Named joint coordinates:
__________

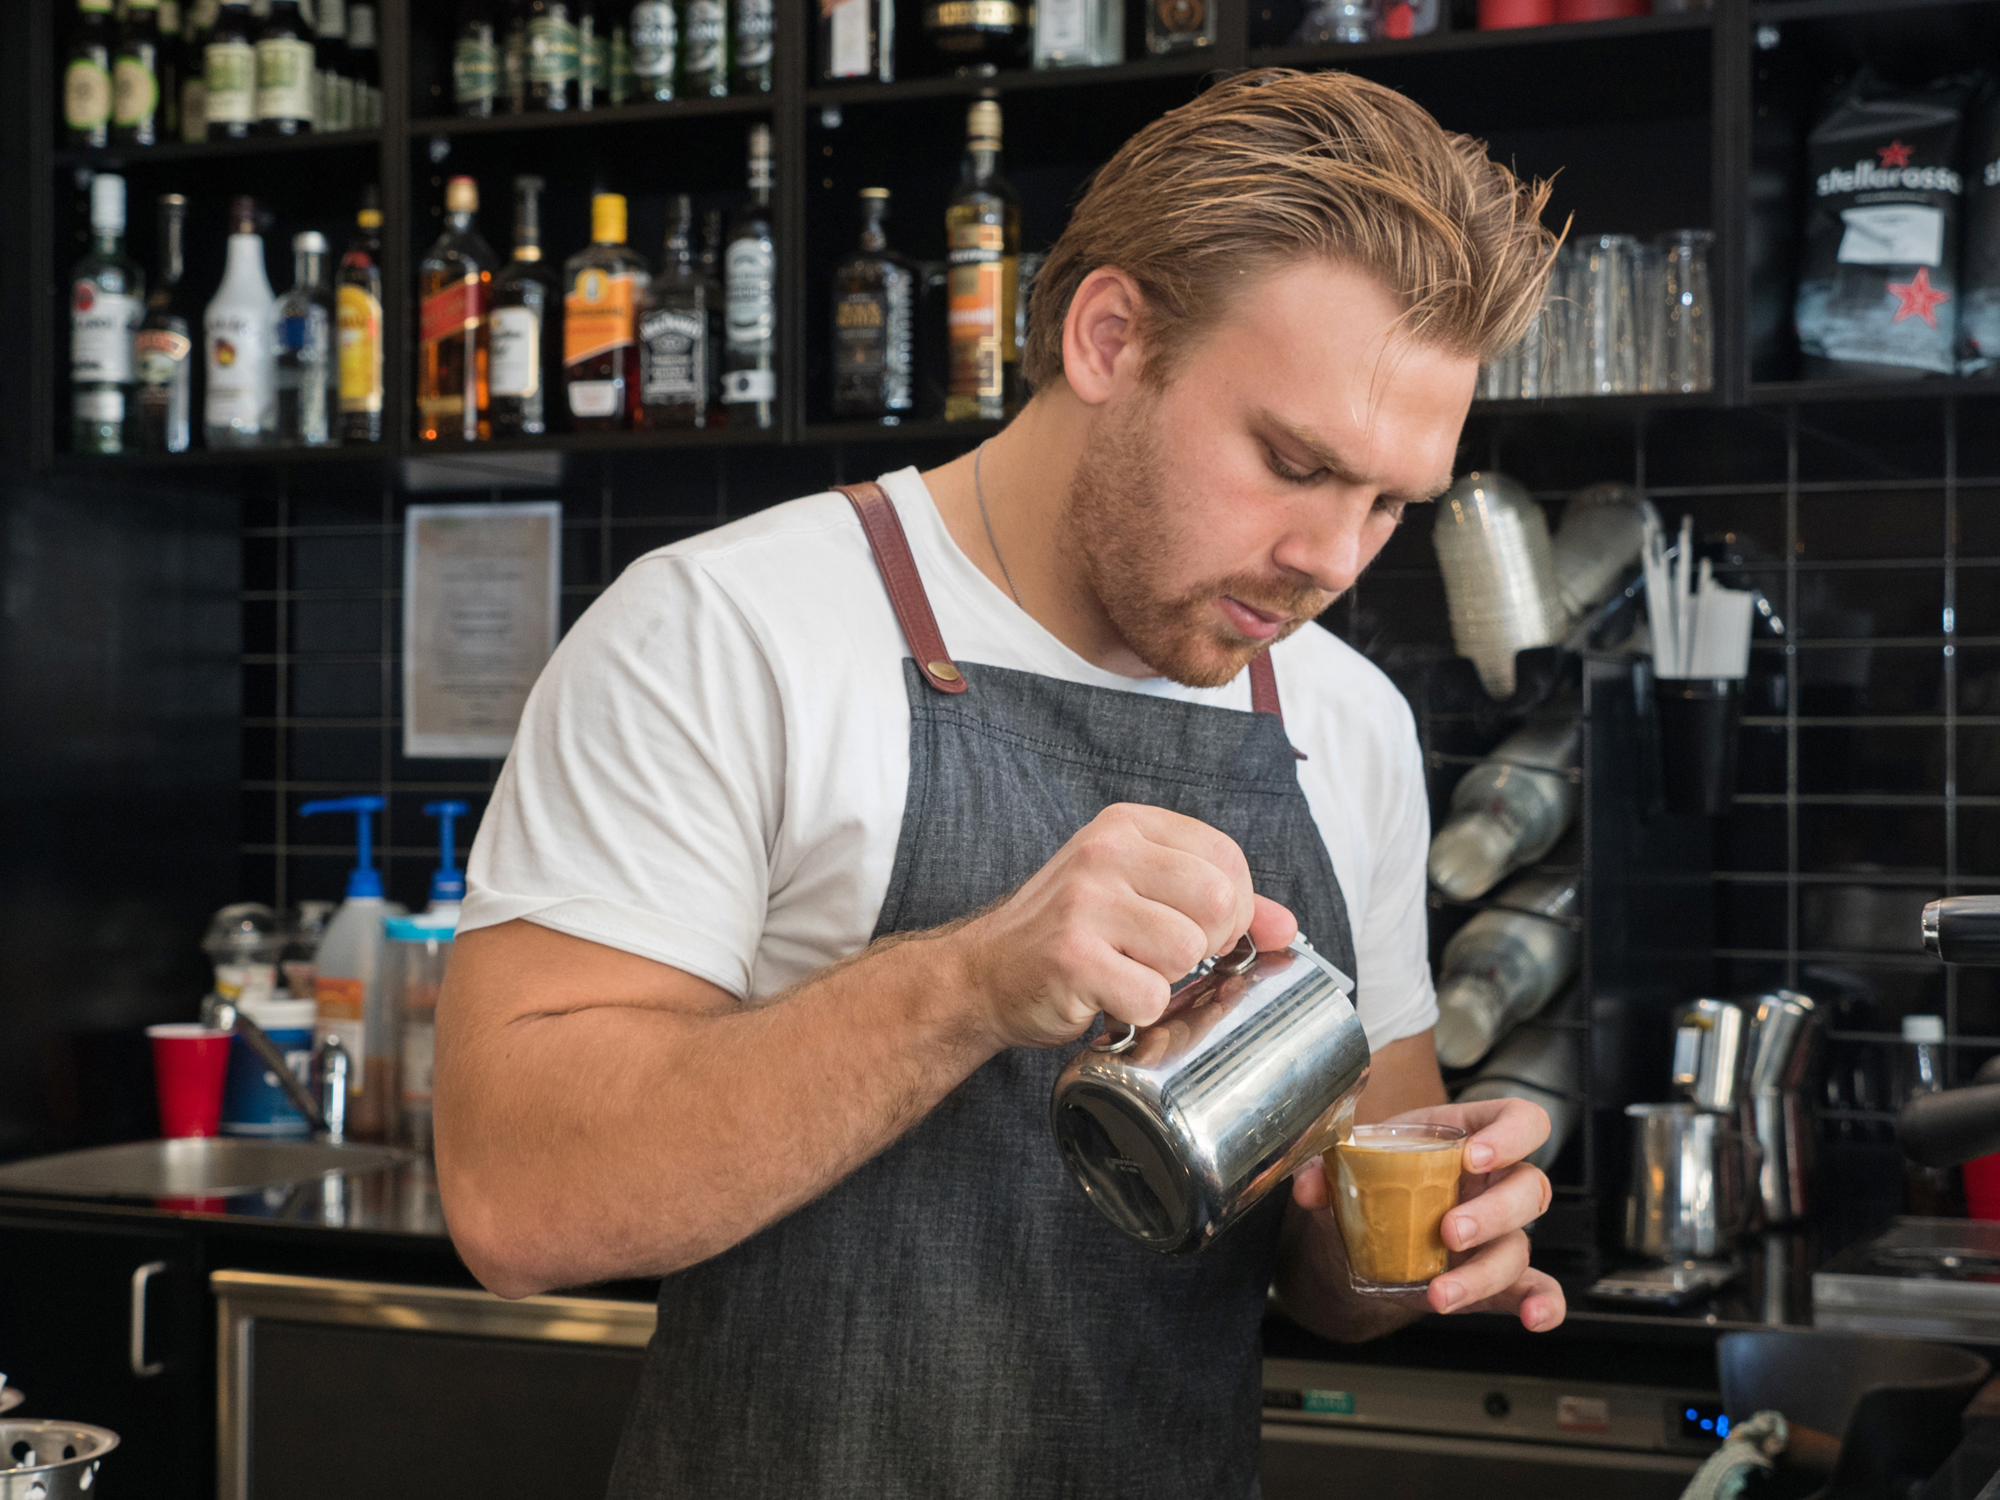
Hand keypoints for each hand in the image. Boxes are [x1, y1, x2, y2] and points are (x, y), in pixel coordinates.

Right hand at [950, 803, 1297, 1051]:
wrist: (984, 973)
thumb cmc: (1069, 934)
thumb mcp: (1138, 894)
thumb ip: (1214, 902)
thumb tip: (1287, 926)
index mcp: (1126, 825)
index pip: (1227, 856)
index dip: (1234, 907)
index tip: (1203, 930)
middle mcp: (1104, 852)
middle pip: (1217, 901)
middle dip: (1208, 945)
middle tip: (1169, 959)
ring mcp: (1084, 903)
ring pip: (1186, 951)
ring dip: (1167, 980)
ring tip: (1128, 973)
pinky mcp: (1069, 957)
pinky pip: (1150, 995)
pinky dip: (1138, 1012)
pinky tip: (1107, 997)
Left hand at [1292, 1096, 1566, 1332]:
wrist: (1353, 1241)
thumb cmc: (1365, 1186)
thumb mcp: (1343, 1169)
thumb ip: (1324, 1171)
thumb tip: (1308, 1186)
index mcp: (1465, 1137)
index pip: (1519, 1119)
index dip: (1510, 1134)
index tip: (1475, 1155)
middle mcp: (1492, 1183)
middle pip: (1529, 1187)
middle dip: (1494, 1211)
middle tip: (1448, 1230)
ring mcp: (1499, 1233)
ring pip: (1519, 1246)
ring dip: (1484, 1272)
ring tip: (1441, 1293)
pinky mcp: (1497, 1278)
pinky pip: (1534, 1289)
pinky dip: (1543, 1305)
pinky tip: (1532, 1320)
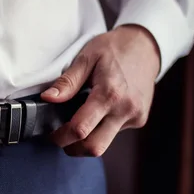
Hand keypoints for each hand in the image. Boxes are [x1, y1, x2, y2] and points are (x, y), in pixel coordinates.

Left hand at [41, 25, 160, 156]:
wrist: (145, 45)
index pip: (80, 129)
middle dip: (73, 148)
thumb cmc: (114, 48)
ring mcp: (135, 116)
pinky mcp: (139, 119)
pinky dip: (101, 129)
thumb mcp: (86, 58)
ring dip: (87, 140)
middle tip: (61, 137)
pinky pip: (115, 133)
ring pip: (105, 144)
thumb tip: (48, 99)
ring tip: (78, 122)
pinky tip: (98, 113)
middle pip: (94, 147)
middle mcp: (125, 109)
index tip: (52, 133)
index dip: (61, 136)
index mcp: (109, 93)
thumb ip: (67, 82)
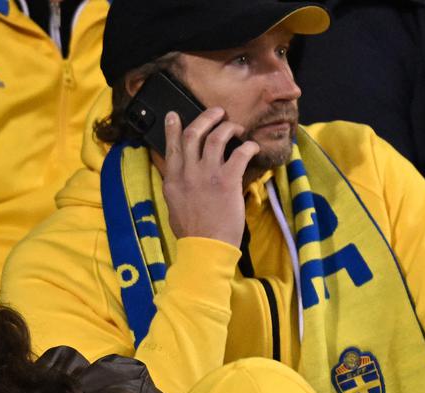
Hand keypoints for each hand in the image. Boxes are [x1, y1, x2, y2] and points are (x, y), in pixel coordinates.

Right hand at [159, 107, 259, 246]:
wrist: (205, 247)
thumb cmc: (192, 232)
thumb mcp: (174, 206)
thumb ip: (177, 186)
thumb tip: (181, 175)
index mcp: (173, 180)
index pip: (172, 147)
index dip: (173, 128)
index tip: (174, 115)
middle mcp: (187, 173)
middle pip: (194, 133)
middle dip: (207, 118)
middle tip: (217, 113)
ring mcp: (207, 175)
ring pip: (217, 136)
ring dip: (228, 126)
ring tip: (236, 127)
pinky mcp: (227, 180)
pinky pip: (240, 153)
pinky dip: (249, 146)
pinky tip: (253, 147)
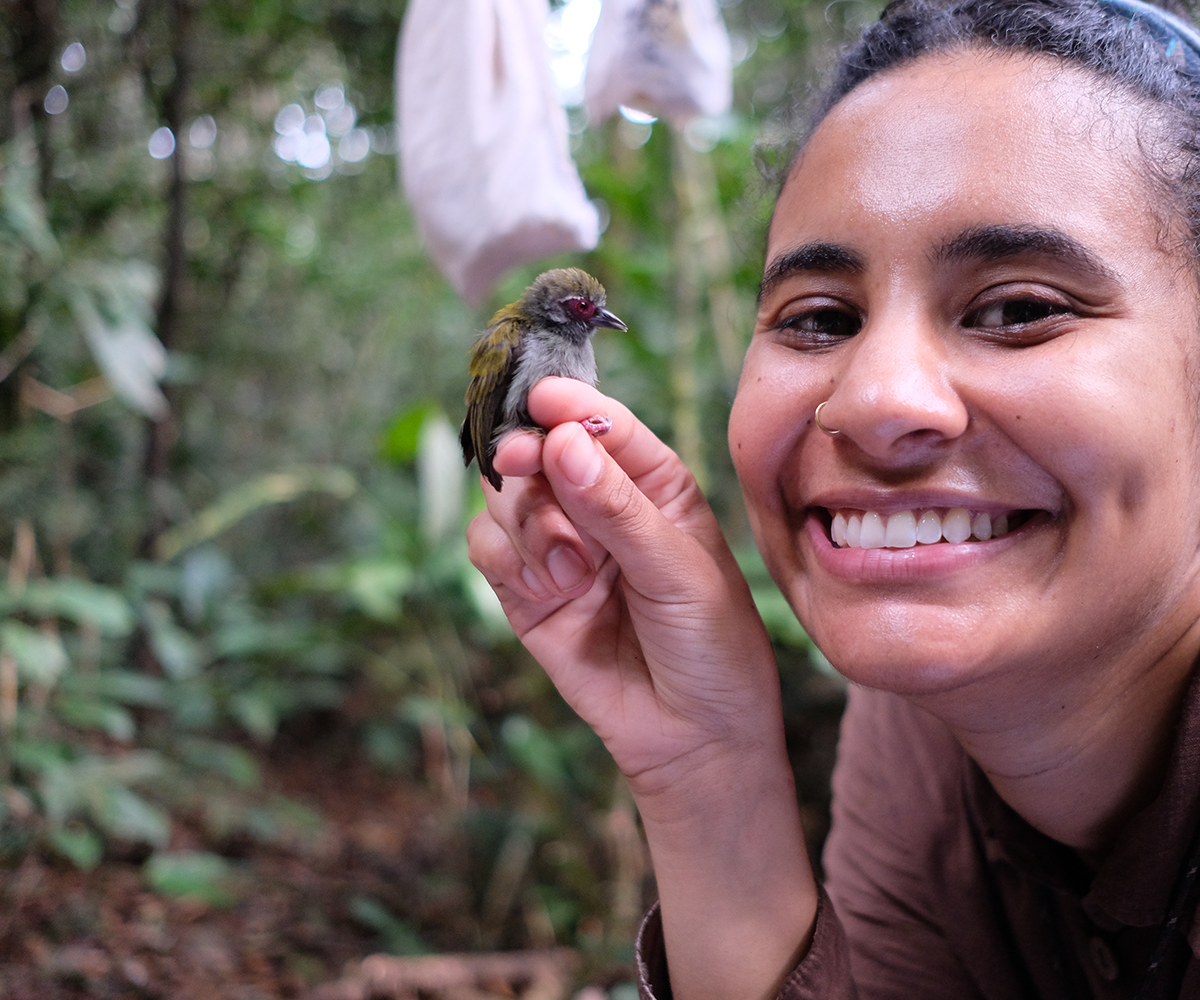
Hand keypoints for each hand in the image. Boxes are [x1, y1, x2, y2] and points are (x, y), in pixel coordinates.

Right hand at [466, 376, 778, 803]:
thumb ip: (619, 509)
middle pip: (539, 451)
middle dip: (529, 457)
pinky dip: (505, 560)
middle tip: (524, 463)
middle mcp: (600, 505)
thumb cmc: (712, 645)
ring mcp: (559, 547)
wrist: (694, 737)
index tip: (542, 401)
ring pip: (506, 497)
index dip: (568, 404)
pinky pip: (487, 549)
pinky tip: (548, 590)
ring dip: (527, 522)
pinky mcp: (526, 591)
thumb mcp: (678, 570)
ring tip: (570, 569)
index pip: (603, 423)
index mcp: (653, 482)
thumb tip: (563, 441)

__________

What is needed: Every record above must be repeated exactly, with the pictures dropped.

Exercise result:
Hand keypoints for each hand in the image. Boxes are [x1, y1, x2, y2] and points are (x, y), in pixel coordinates.

Right hand at [950, 803, 1297, 1051]:
wrist: (984, 973)
thumb cmc: (1069, 934)
thumb mcp: (1138, 894)
thumb ip: (1214, 902)
thumb tip: (1287, 926)
index mcp: (1126, 825)
index pip: (1227, 856)
index dip: (1234, 907)
index tip: (1203, 930)
middle mcp: (1104, 852)
middle pip: (1217, 901)
middle dip: (1208, 945)
middle tip: (1169, 959)
ring mcp: (1084, 903)
ring pip: (1186, 951)
ring dip: (1167, 980)
ring tip: (1128, 973)
pinky mcp: (1069, 957)
pinky pip: (1150, 995)
pinky dip: (1138, 1012)
pinky tip: (1107, 997)
Left hand at [1292, 1096, 1566, 1332]:
wrist: (1353, 1241)
thumb cmc: (1365, 1186)
thumb mcp: (1343, 1169)
thumb ip: (1324, 1171)
thumb tip: (1308, 1186)
index mcp: (1465, 1137)
index pip: (1519, 1119)
index dip: (1510, 1134)
index tip: (1475, 1155)
middle mcp: (1492, 1183)
middle pip: (1529, 1187)
middle dip: (1494, 1211)
middle tip: (1448, 1230)
ring mcp: (1499, 1233)
ring pip: (1519, 1246)
ring dip: (1484, 1272)
ring tip: (1441, 1293)
pinky mcp: (1497, 1278)
pinky pip: (1534, 1289)
pinky dip: (1543, 1305)
pinky tip: (1532, 1320)
Hand keypoints for each hand in the image. Boxes are [x1, y1, x2, y2] and points are (x, y), in pixel coordinates.

Left hand at [41, 25, 160, 156]:
wrist: (145, 45)
index pip: (80, 129)
middle dip: (73, 148)
thumb cmc: (114, 48)
ring mcp: (135, 116)
pinky mcp: (139, 119)
pinky dip: (101, 129)
thumb mcp: (86, 58)
ring dip: (87, 140)
middle tip: (61, 137)
pinky pip: (115, 133)
ring pip: (105, 144)
thumb tip: (48, 99)
ring tip: (78, 122)
pinky tip: (98, 113)
middle pip: (94, 147)
middle mcp: (125, 109)
index tip: (52, 133)
index dip: (61, 136)
index mcp: (109, 93)
thumb ip: (67, 82)
Hand keypoints for each hand in the image. Boxes are [x1, y1, x2, y2] and points are (x, y), in pixel coordinates.

Right hand at [159, 107, 259, 246]:
wrist: (205, 247)
thumb cmc: (192, 232)
thumb mcp: (174, 206)
thumb ip: (177, 186)
thumb tip: (181, 175)
index mcp: (173, 180)
index pip: (172, 147)
index dip: (173, 128)
index tip: (174, 115)
middle mcp: (187, 173)
middle pip: (194, 133)
middle dip: (207, 118)
middle tip: (217, 113)
ring mcp: (207, 175)
ring pip: (217, 136)
ring dip: (228, 126)
ring tip: (236, 127)
pinky mcp: (227, 180)
pinky pip: (240, 153)
pinky dip: (249, 146)
pinky tip: (253, 147)
Hand keypoints for each hand in the image. Boxes are [x1, y1, x2, y2] and points are (x, y), in pixel coordinates.

Right hand at [466, 376, 778, 803]:
thumb ip: (619, 509)
middle pip: (539, 451)
middle dip: (529, 457)
pinky dip: (505, 560)
middle tip: (524, 463)
middle mcp: (600, 505)
thumb cmc: (712, 645)
ring mcp: (559, 547)
wrist: (694, 737)
index tip: (542, 401)
ring pip: (506, 497)
index dip: (568, 404)
pinky pip: (487, 549)
pinky tip: (548, 590)
ring dip: (527, 522)
pinky mcp: (526, 591)
thumb mcp: (678, 570)
ring tip: (570, 569)
index pip: (603, 423)
index mcp: (653, 482)
thumb tip: (563, 441)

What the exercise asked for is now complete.